三人の視線を一身に受けながら、俺は自らの考えを口にする。
「ーーこの”屋敷”だったんだ」
その一言に、真っ先に驚いたのはアスカだった。
「え……でもこの屋敷、私が想像したはずじゃ……」
そう。この屋敷をイメージによって生み出したのは、他でもないアスカだ。何故こんな得体の知れないものが住み着いてしまったのか。それを一番知りたいのは彼女だろう。
「それは俺もわからない。でも、他に考えられない」
「……」
そのまま押し黙ってしまうアスカ。この結論に行き着くための情報が欠落しているショウヤと高月さんの二人は、既に蚊帳の外状態だ。
「なぁ、そうなんだろ?」
黒幕の意識がどこにあるのかわからないーー別にどこでもいいような気もするがーーので、俺は天井近くに向かって問いかける。
『否定はしない、とだけ言っておこう』
「……それ正解って言うんじゃ」
とりあえず、自分の推論が間違いではなかったことに安堵する。
しかし、まだ問題はある。
黒幕改め屋敷は、さっき『このまま出られると思うなよ』的なことを言っていたはずだ。
何かの条件付きならまだしも、もしも『は? お前らなんて絶対出さねぇよ』みたいに理不尽な意味を持つ発言だったとしたら、俺たちに為すすべはない。
何せ相手はこの屋敷だ。
玄関や窓など、出口に繋がるものの管理も例外無く行えるはずなのだから。
「おい、屋敷。どうすればここから出してくれる」
口調は強気でも、心臓が飛び出そうな心境だった。下手に刺激してしまったら即アウト。他の三人も巻き込むことになる。
『そうだなぁ、別にお前らに恨みがあるわけではないからなぁ……』
「さっき私に”殺せ”って指示したのは?」
『お前を助けに来たとはいえ、仮にも侵入者だからな。もしも悪意のある人間だったら、と思ったが、どうやら思い過ごしだったようだ』
ーーなんだそりゃ。
俺は武器を一本失ってまで戦ったというのに。
暫し唸る声が聞こえた後、よし、と前置きがあってから、屋敷による提案がなされた。
『ならこうしよう。お前以外、この部屋から出ろ。一対一で会話して、俺が満足したら全員出してやる』
「痛ってぇ……」
”お前”と言った瞬間に近くの花瓶が俺に向かってすっ飛んで来たのは、指を差す代わりのつもりだろうか。なんとも暴力的だ。
「大丈夫か? ソウタ。二つの意味で」
「ショウヤ、お前バカにしてるだろ」
笑いを堪えながら心配されても、むしろ煽られているようにしか見えない。でも、何だか昔に戻れたような気分だ。
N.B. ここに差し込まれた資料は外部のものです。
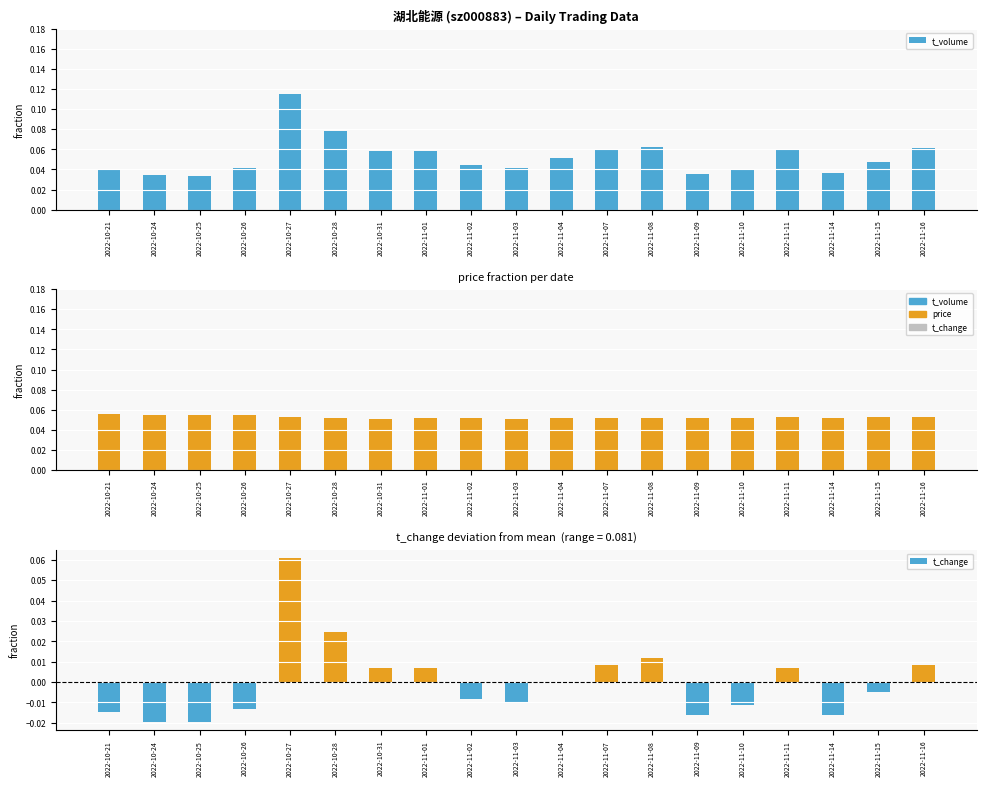

Which category has the highest value in the t_volume series?

2022-10-27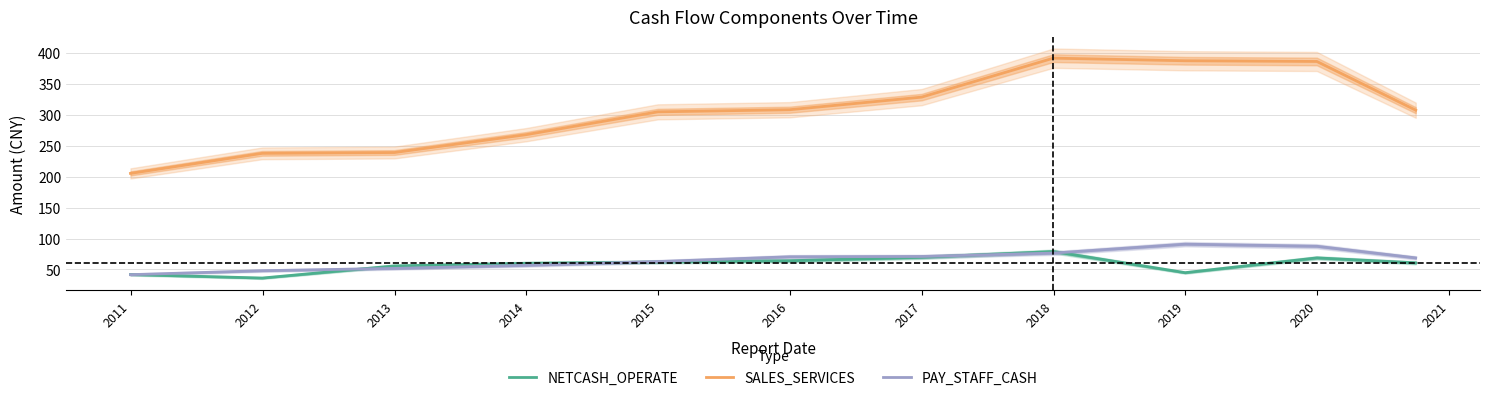

How many series are shown in this chart?

3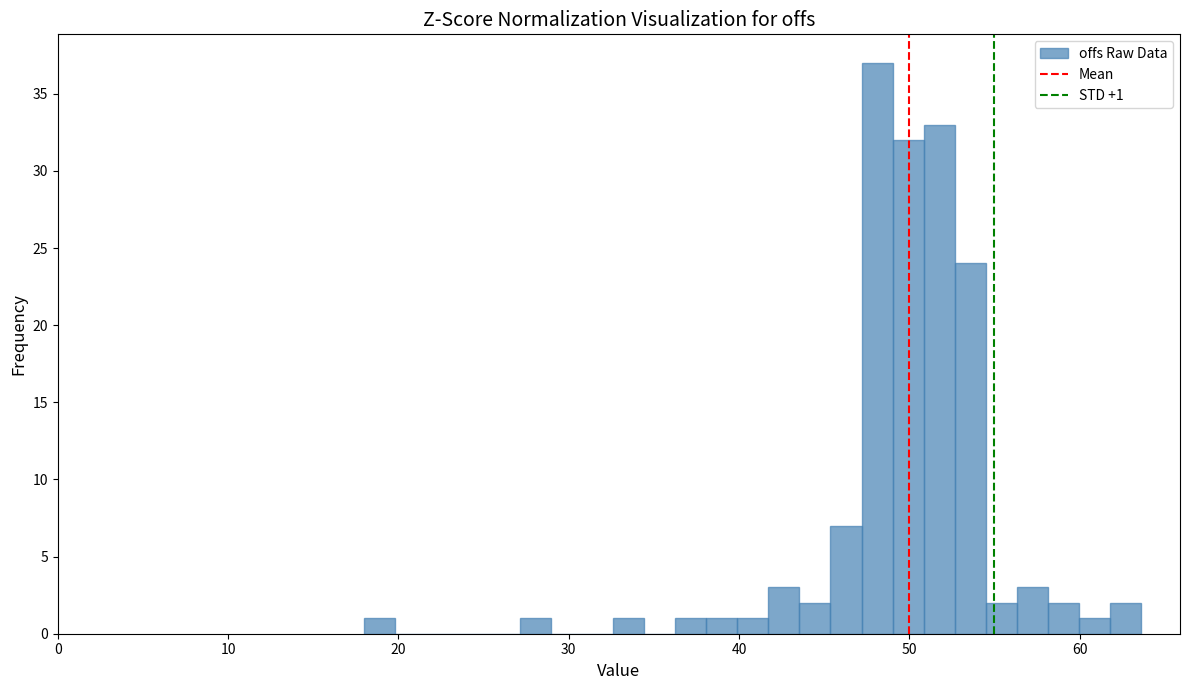

Read against the x-axis, roughly where is the centre of the tallest bar?

48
俺は三人を心配させないように精一杯の笑顔を作ってから、残る二人に向き直る。
「大丈夫だよ、アスカとたかーーいや、ヒナタも外で待っててくれ」
「……?」
ずっと心中で”高月さん”と呼んでいたせいか、危うく彼女の本名をアスカの前で言ってしまうところだった。
身内しかいない場なら構わないだろうが、ゲーム内でリアルネームを呼ばれるのは、あまりいい気はしないだろうし。
しかし、その訂正がさらにアスカの不信感を煽ったようで、何度か「本当に大丈夫なの?」と呟くように言いながら廊下へと出ていった。
二人も後に続く。
そうして部屋には、俺と屋敷の意思のみが残った。